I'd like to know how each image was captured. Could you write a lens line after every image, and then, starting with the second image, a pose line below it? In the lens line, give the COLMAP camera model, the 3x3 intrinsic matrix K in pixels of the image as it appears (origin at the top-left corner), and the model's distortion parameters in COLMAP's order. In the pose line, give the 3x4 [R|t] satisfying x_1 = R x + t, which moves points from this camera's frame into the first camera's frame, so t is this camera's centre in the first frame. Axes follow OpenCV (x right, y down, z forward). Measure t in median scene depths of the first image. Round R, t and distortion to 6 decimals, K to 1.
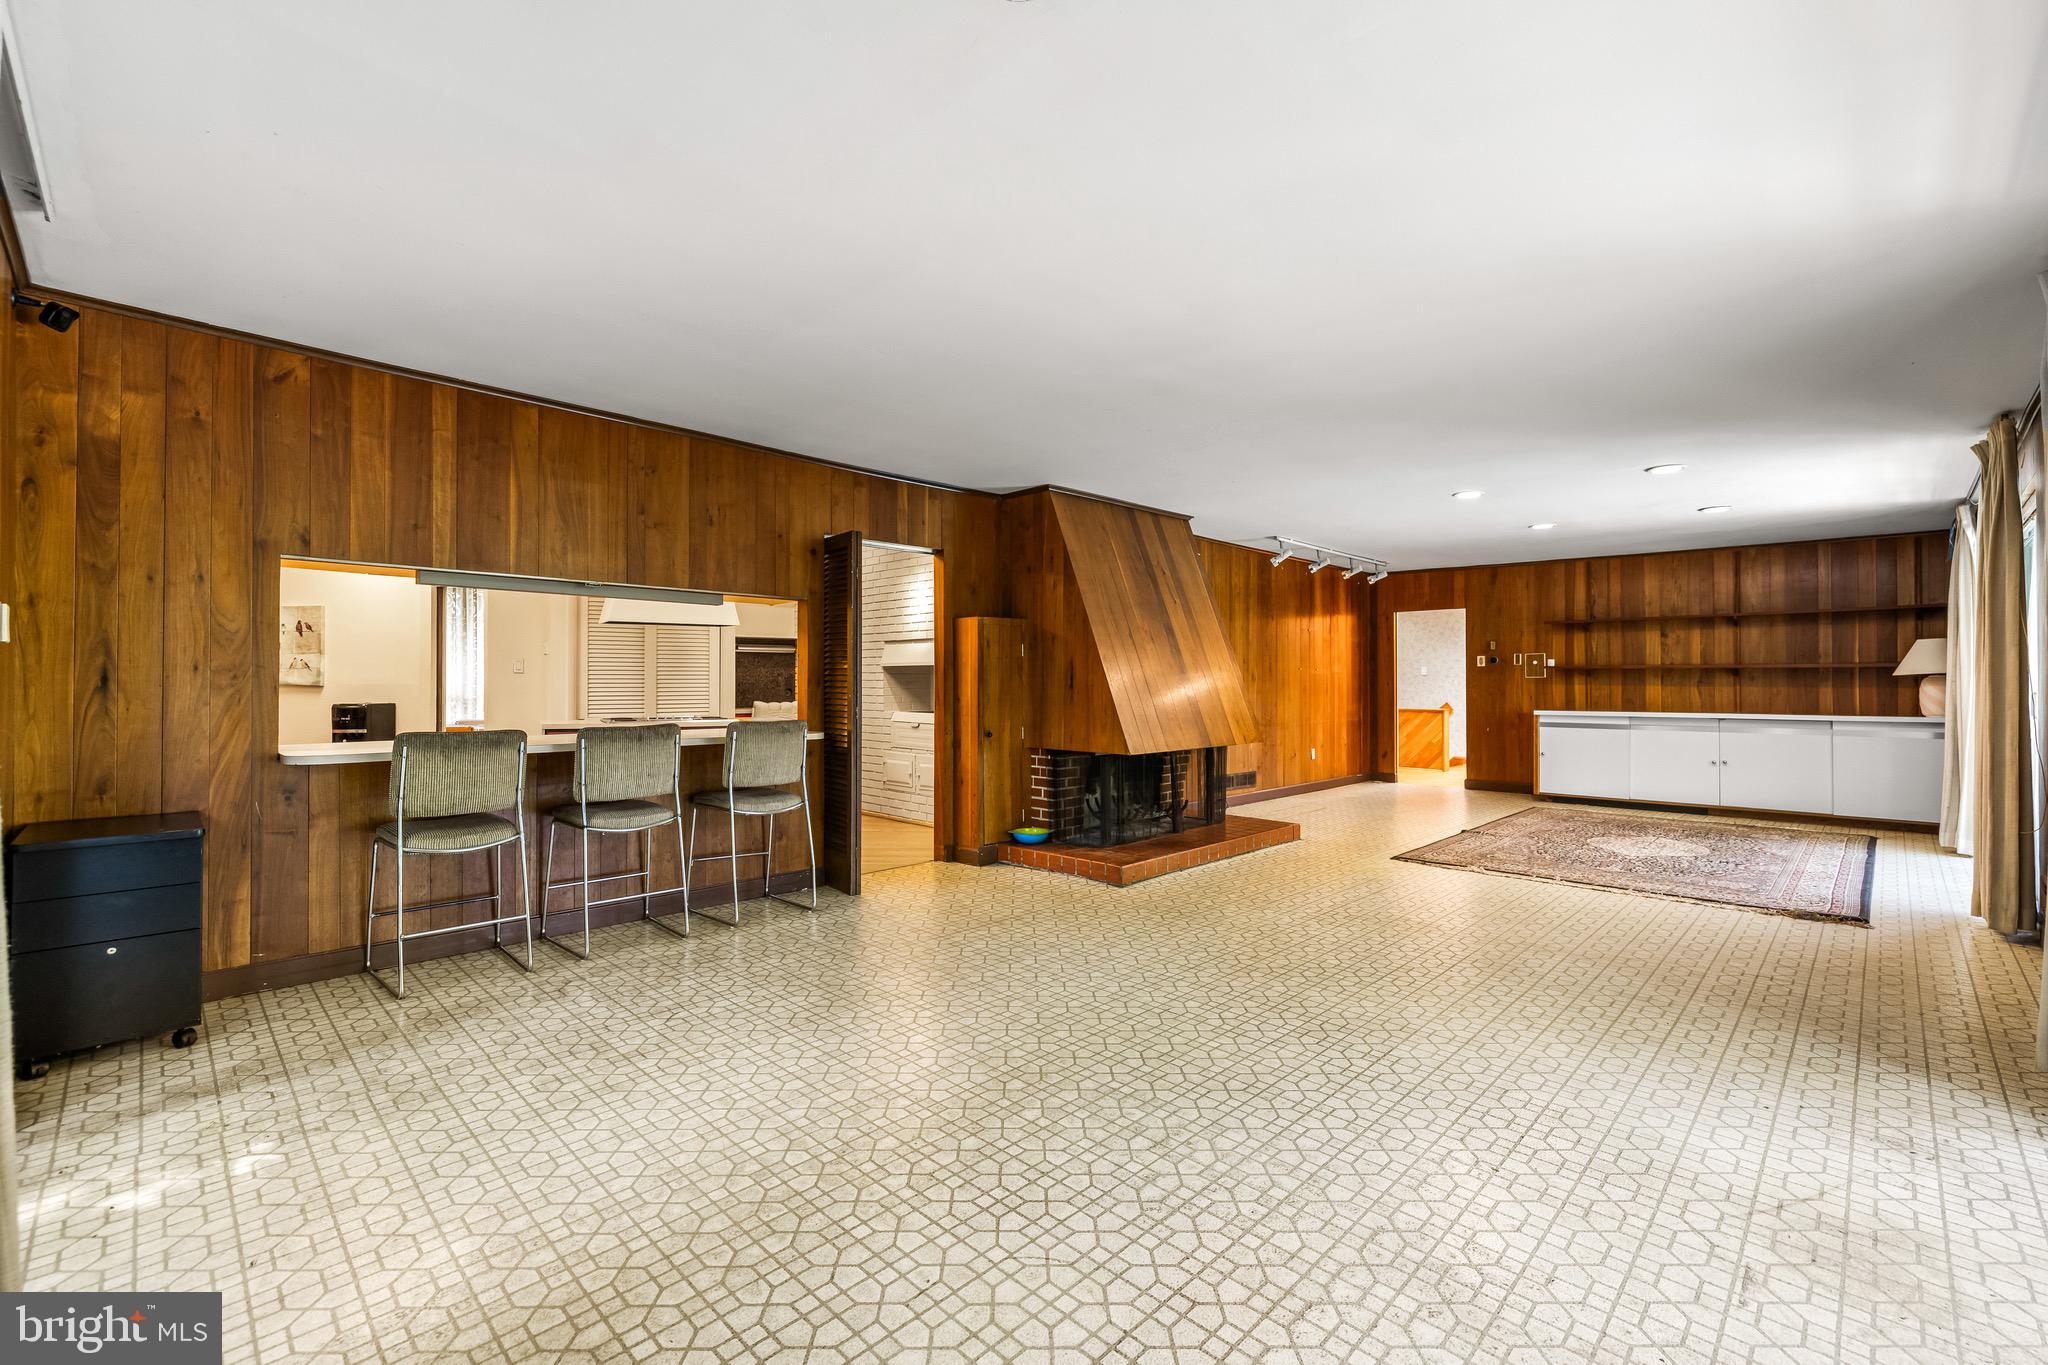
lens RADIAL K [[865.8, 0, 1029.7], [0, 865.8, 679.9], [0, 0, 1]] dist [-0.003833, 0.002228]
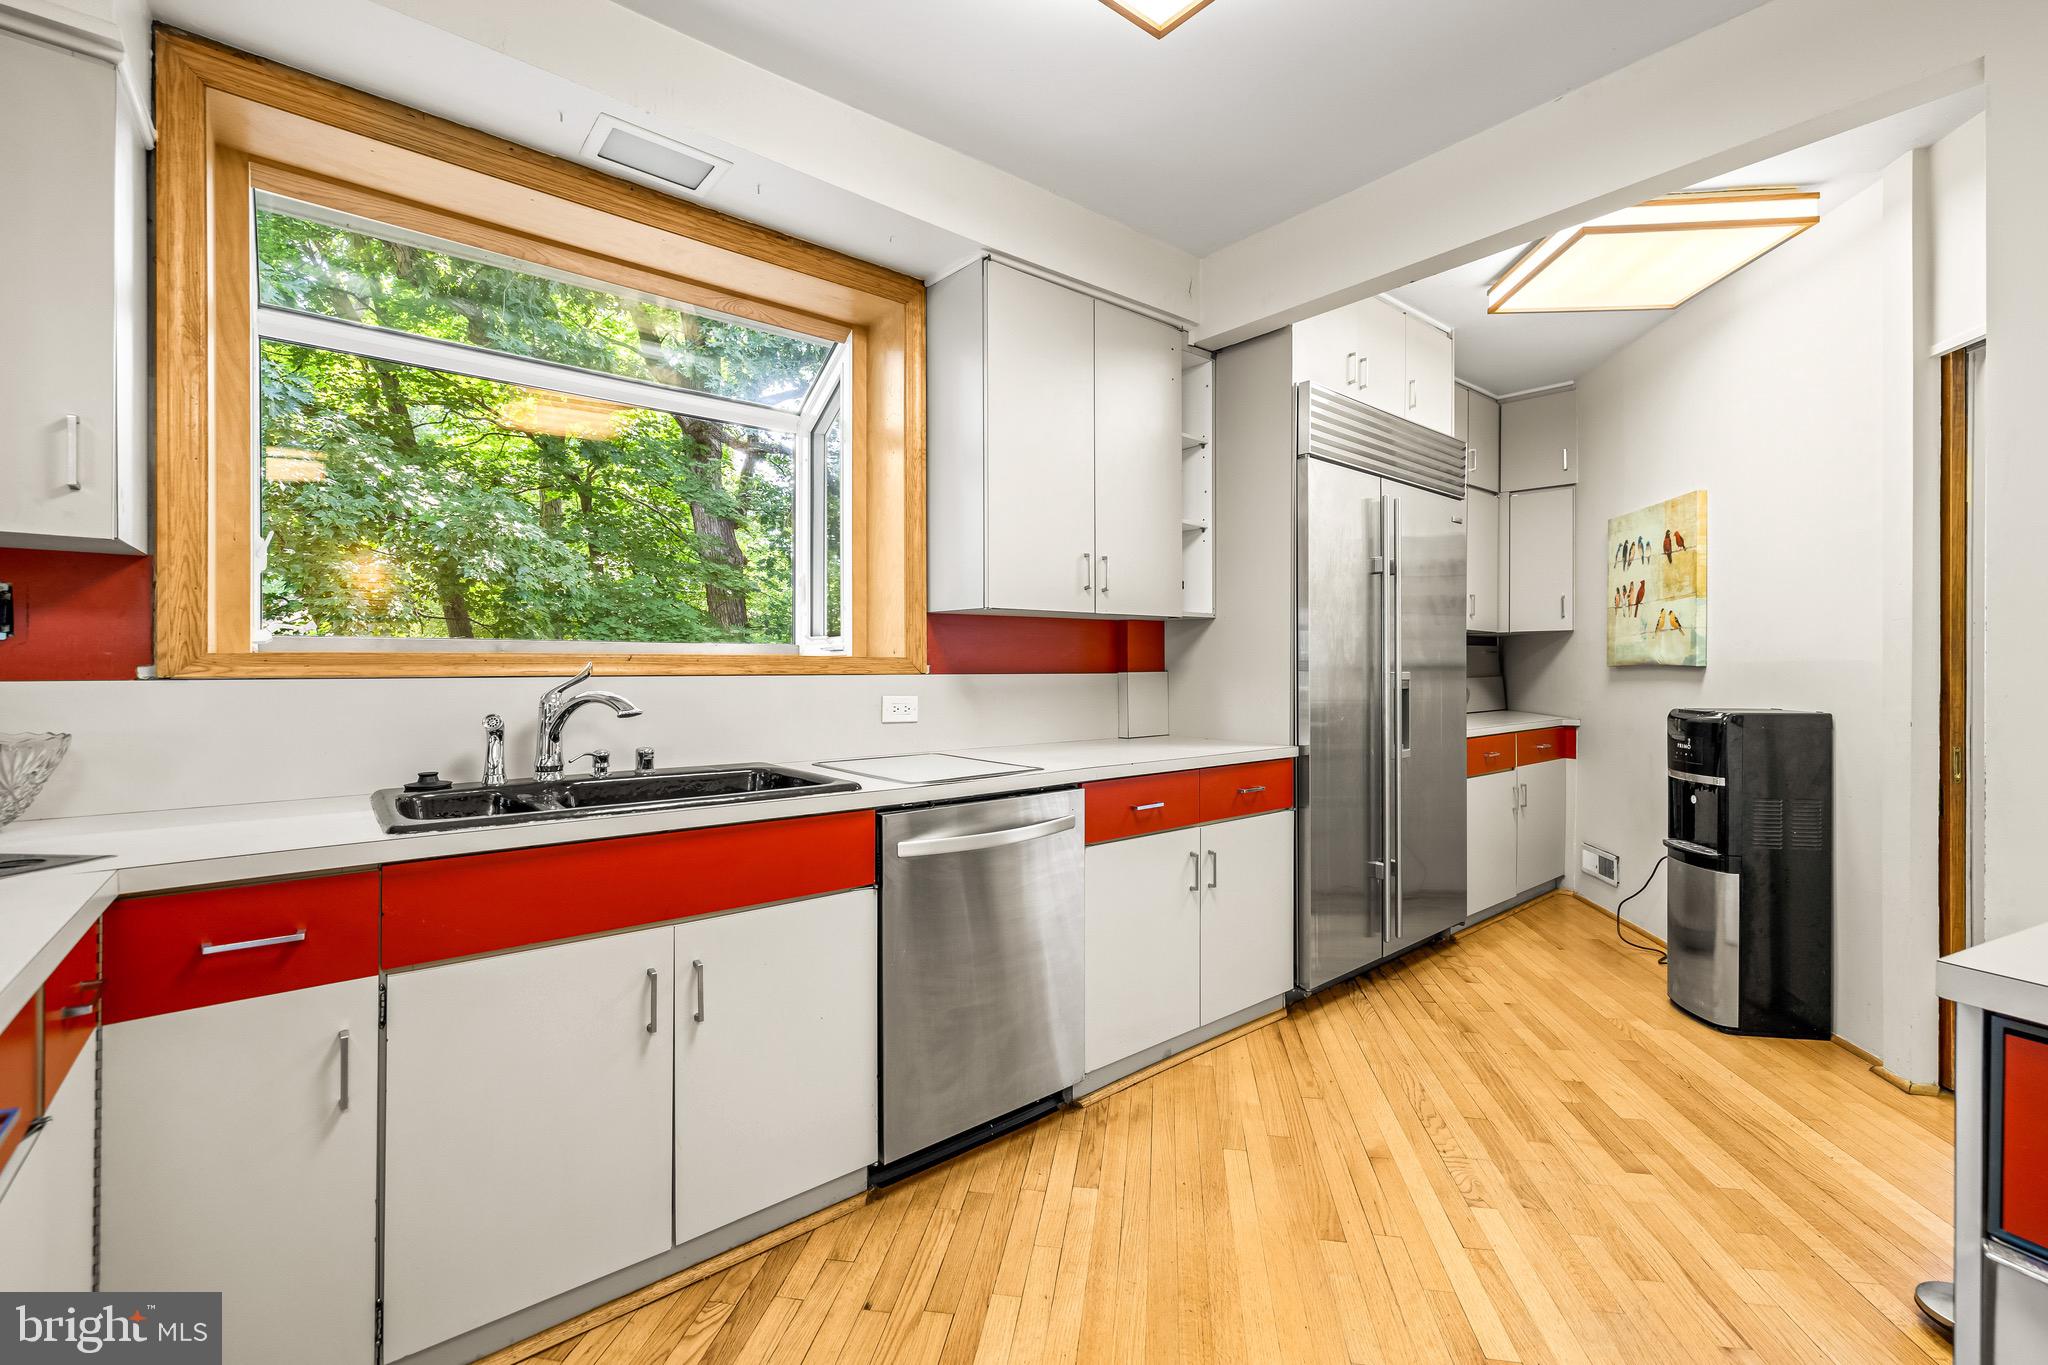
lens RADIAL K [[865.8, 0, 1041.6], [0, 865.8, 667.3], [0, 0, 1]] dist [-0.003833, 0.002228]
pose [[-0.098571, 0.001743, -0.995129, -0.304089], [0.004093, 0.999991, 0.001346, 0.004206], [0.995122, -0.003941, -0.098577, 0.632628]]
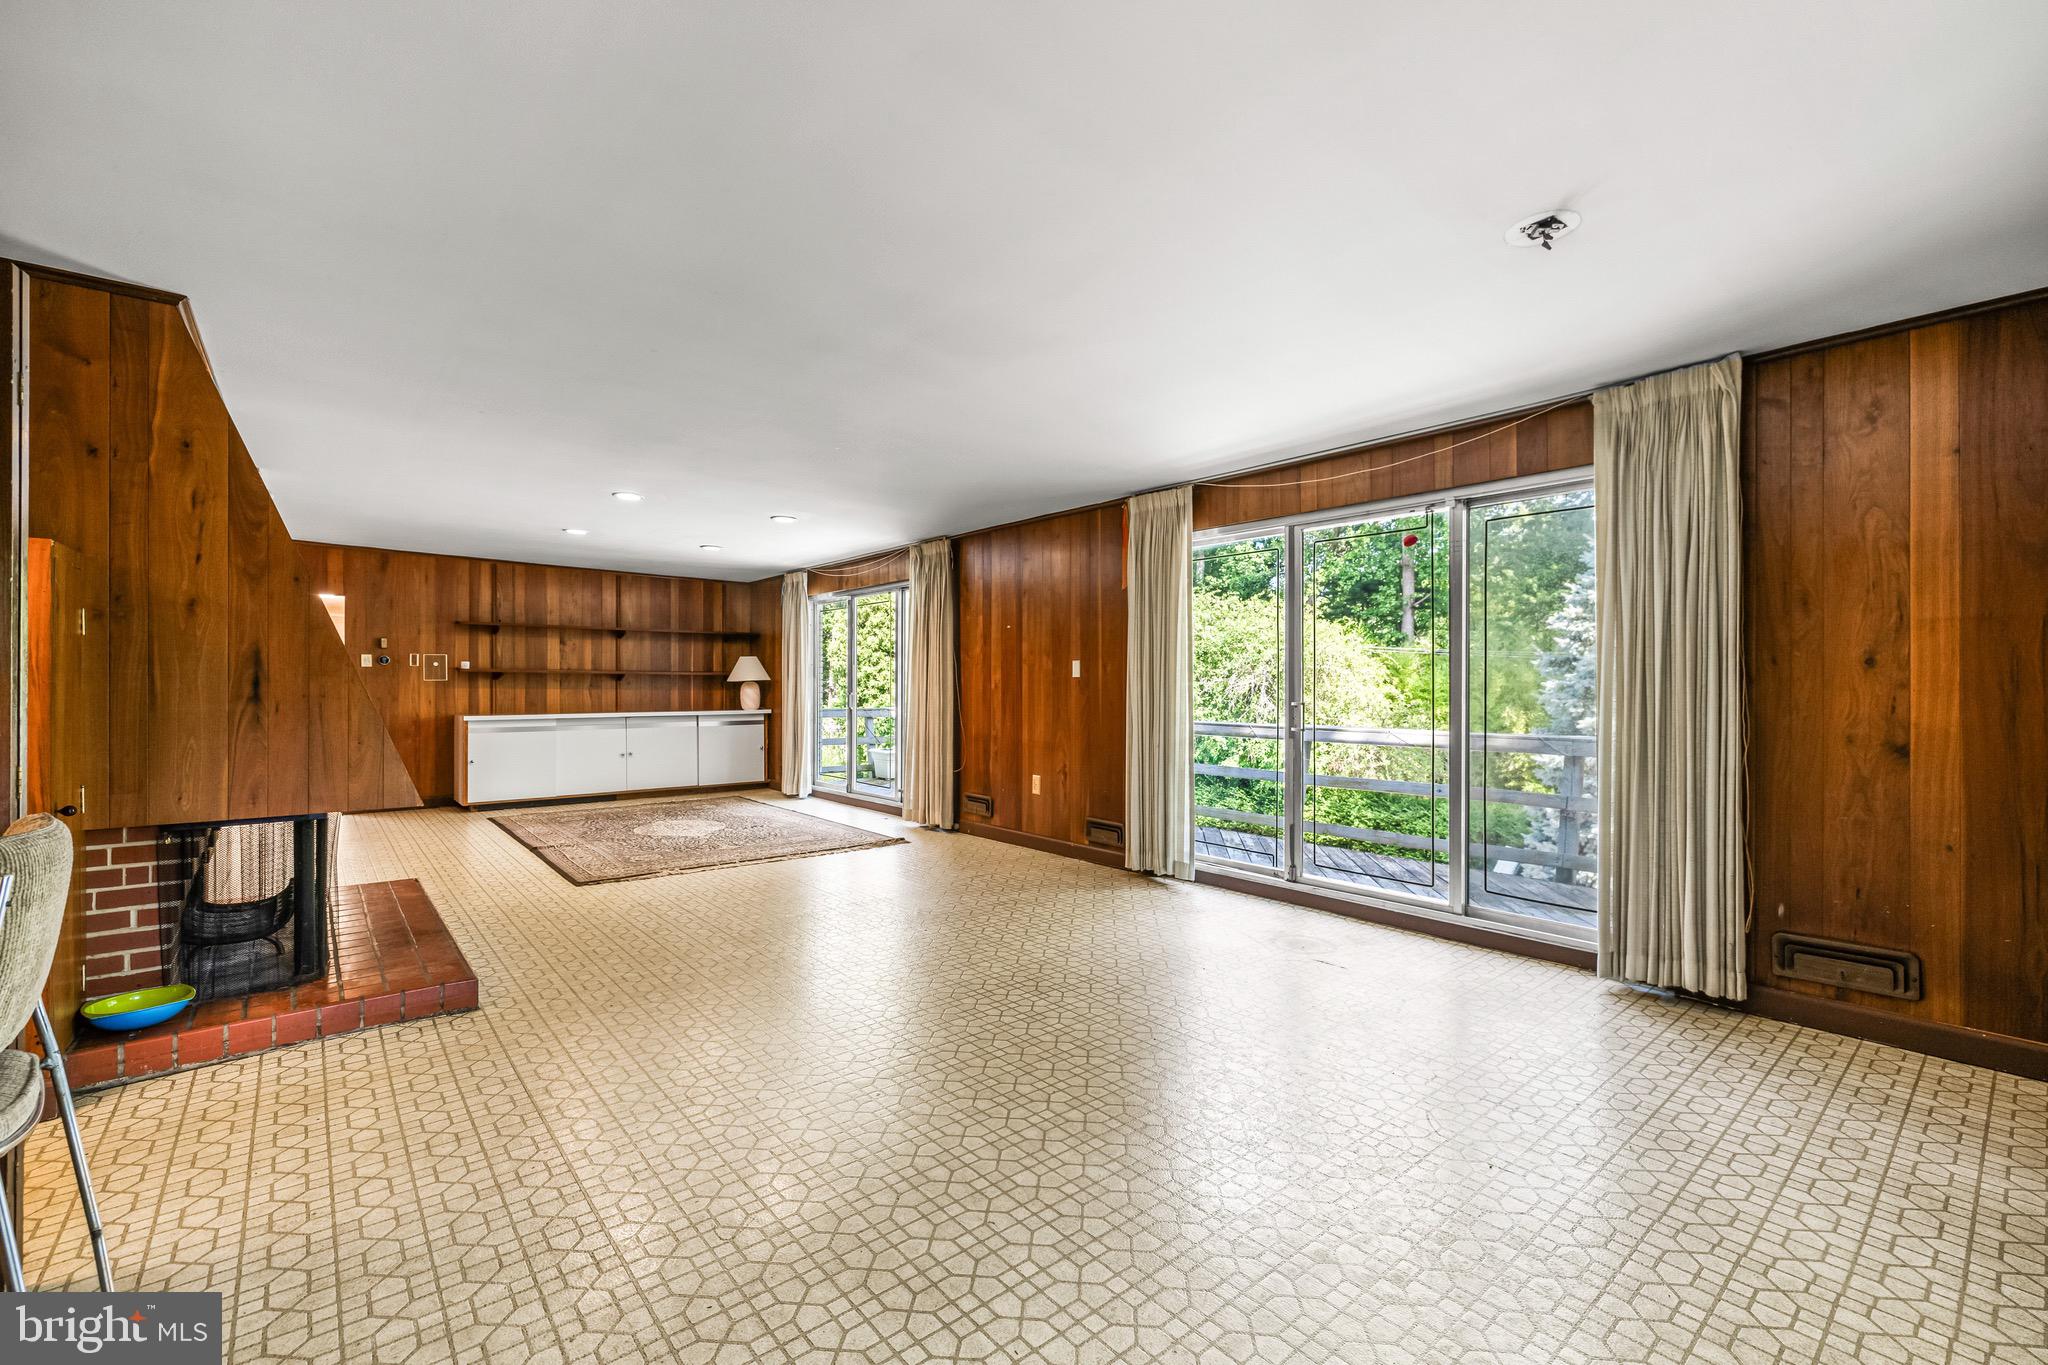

=======

### Directions for this task:
Copy out the material above word for word, omitting the pictures.

### Solution for this problem:
I'd like to know how each image was captured. Could you write a lens line after every image, and then, starting with the second image, a pose line below it? In the lens line, give the COLMAP camera model, the 3x3 intrinsic matrix K in pixels of the image as it appears (origin at the top-left corner), and the model's distortion parameters in COLMAP's order. In the pose line, give the 3x4 [R|t] satisfying x_1 = R x + t, which moves points from this camera's frame into the first camera's frame, so t is this camera's centre in the first frame. Axes follow OpenCV (x right, y down, z forward). Measure t in median scene depths of the first image. Round R, t and distortion to 6 decimals, K to 1.
lens RADIAL K [[865.8, 0, 1029.7], [0, 865.8, 679.9], [0, 0, 1]] dist [-0.003833, 0.002228]
lens RADIAL K [[865.8, 0, 1041.6], [0, 865.8, 667.3], [0, 0, 1]] dist [-0.003833, 0.002228]
pose [[-0.098571, 0.001743, -0.995129, -0.304089], [0.004093, 0.999991, 0.001346, 0.004206], [0.995122, -0.003941, -0.098577, 0.632628]]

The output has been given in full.